不过要是如此种群就无限扩大了对吧,因此为了某种平衡,人类还存在一种抗衡生命的本能,这种本能被弗洛伊德称作“死本能”,同样以一位希腊神祇的名字命名——死神塔纳托斯(Thanatos)。这种本能与生本能完全对立,它的目的就是要把生命导向死亡,把生命导向无机物的状态,以此来供养其他生命。

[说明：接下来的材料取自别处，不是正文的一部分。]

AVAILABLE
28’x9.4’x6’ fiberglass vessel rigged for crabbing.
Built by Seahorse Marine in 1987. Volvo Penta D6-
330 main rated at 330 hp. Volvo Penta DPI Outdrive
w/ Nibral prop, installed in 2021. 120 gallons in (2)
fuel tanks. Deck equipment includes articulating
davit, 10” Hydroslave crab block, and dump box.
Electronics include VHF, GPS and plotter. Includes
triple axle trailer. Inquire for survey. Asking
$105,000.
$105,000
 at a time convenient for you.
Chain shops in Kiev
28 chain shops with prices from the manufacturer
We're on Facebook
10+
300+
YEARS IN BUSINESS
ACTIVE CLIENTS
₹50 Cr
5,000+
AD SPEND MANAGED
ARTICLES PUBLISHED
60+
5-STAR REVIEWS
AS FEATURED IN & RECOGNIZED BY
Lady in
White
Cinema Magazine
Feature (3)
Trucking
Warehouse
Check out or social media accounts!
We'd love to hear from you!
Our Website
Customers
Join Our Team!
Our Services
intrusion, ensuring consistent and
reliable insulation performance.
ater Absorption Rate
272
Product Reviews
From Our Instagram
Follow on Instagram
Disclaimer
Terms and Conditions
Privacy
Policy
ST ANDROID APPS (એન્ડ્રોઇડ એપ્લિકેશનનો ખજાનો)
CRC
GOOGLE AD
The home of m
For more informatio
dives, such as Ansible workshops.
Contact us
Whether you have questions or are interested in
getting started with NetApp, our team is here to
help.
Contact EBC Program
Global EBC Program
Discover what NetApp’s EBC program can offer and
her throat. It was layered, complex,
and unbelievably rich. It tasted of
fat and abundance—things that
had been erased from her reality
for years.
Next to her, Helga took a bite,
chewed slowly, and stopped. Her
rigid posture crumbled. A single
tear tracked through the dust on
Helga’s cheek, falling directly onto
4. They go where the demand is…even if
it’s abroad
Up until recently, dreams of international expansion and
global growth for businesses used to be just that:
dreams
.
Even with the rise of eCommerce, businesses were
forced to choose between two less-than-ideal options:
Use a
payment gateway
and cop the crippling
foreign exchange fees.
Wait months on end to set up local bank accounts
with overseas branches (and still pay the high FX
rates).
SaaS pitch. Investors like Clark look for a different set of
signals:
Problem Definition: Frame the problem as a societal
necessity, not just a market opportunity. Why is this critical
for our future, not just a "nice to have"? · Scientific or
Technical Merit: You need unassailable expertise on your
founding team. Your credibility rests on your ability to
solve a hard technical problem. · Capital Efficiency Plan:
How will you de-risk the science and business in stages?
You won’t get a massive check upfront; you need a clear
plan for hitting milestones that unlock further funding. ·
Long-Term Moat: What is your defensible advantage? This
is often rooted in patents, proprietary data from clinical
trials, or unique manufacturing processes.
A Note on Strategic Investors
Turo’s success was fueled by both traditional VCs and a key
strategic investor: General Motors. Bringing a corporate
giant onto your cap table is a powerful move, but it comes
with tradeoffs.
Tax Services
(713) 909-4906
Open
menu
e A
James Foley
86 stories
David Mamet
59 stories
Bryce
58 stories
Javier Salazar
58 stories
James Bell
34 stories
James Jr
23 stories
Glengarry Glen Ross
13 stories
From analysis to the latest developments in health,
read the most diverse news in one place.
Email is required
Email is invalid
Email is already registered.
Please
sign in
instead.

这两者绝对对立,却不会矛盾,它们会同时在人的身上出现,呈现互相转换或是协同的情形。生之本能相对来说好理解一点,死的本能就隐晦的多,或是更不愿意被人承认。表现出自杀的倾向已经是死本能彻底外向表露,压制生本能的状态了,通常情况下死本能表现的只是人的“自我毁灭”,例如极限运动、轻度自虐等等;这种动力向外表示则是人的攻击欲望,那种杀死其他生命体的冲动。有些时候我们看到一些猎奇、血腥的场面产生谜之爽感便是塔纳托斯在背后做推手。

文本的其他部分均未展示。